Que eu seja na tua pobreza o tesouro oculto
que o saber deles não alcançará.

 

_
▪ Tal Nitzán
( Israel  🇮🇱 )

Mudado para português do Brasil por Moacir Amancio

LAMENTAÇÕES AOS MORTOS DA GUERRA

Dia de recordação dos mortos na guerra: junta
o luto de todas as tuas ao luto da perda deles,
inclusive a perda da amada que te deixou; mistura
sofrimento com sofrimento, conforme faz à memória parcimoniosa,
ao contrair festa, sacrifício e dor, tudo num dia só,
data festiva e de fácil lembrança.
Doce mundo, embebido feito pão
em leito doce para o Deus terrível e sem dentes
“Por trás disso tudo, uma grande felicidade oculta”.
De nada te serve chorar por dentro e gritar por fora.
Por trás disso tudo, uma grande felicidade se oculta, talvez.
Dia de recordação dos mortos. Sal amargo vestido de
menina pequena com flores.
Cordas disposta ao longo do caminho
de um desfile conjunto: vivos e mortos.
Crianças com passos de luto alheio,
como se andassem sobre cacos de vidro.
A boca da flautista permanecerá assim por muitos dias.
Um soldado morto nada por entre pequenas cabeças,
com braçadas de morto, no antigo equívoco que possuem os mortos
sobre o lugar da água viva.
Uma bandeira perde o contato com realidade e voa.
uma vitrine enfeitada com vestidos bonitos de mulher,
em azul e branco. E tudo em
três línguas: hebraico, árabe e morte.
Um animal grande e majestoso agoniza durante a noite,
sob o jasmim, olhando o mundo incessantemente.
Um homem anda na rua — seu filho morreu na guerra —
como uma mulher carregando um feto morto no ventre.
“Por trás disso tudo, uma grande felicidade se oculta.”

 

_
▪ Yehuda Amichai
( Israel  🇮🇱 )
Tradução de Berta Waldman, Roney Cytrynpwicz e Tal Goldfajn.
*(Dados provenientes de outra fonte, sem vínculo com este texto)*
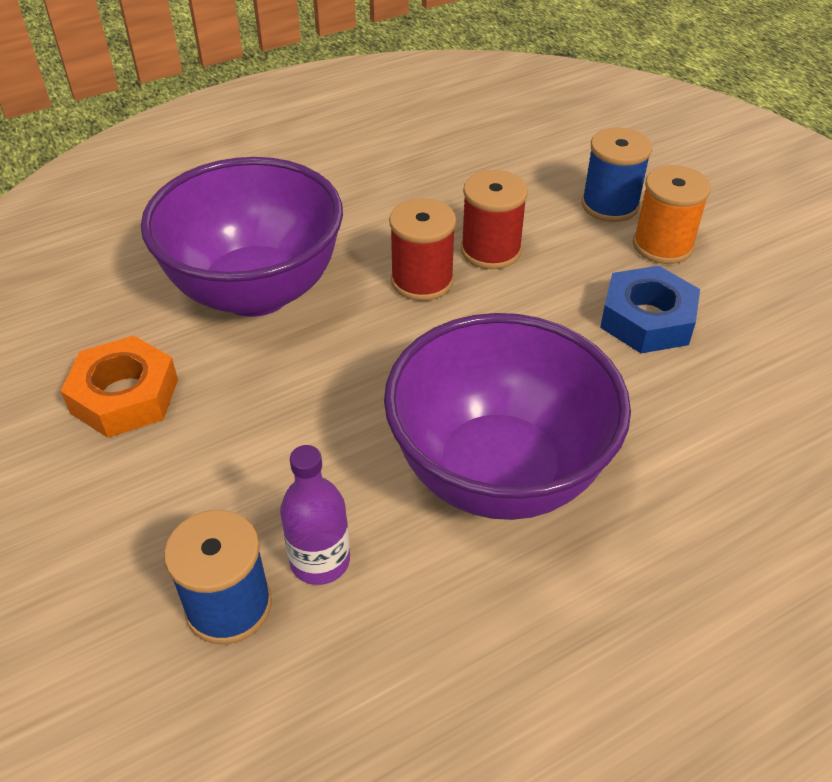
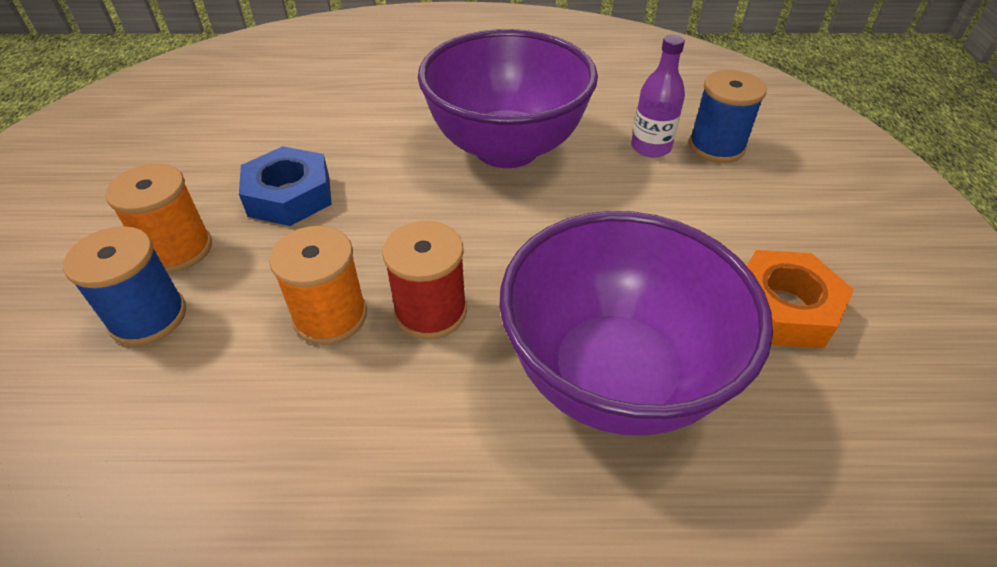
camera: 150 degrees left, 0 degrees up
red spool [461,170,528,269] -> orange spool [269,226,367,345]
UM PASTOR ÁRABE PROCURA UM CABRITO NO MONTE SION

Um pastor árabe procura um cabrito no Monte Sion,
e no monte à frente eu procuro meu filho pequeno.
Um pastor árabe e um pai judeu
nos seus fracassos temporários.
As nossas vozes se encontram por cima
do Tanque do Sultão no vale entre nós.
Nós dois queremos que eles não entrem,
o filho e o cabritinho, na engrenagem
da terrível máquina do Had Gadiá.

Depois nós os encontramos entre os arbustos,
as nossas vozes retornaram a nós
choraram e riram por dentro.

A procura pelo cabrito ou pelo filho
sempre foi
o começo de uma nova religião nesses montes.

_
▪ Yehuda Amichai
( Israel  🇮🇱 )
in “Terra e paz” – Antologia poética – Editora Bazar do Tempo, Brasil RJ 2018
Organização e tradução – Moacir Amâncio

*

N. do T. > Had Gadiá: canção infantil de Pessach (a Páscoa judaica) sobre a compra de um cabritinho que é devorado por um gato e este por um cão, num ciclo de vida e morte que se renova.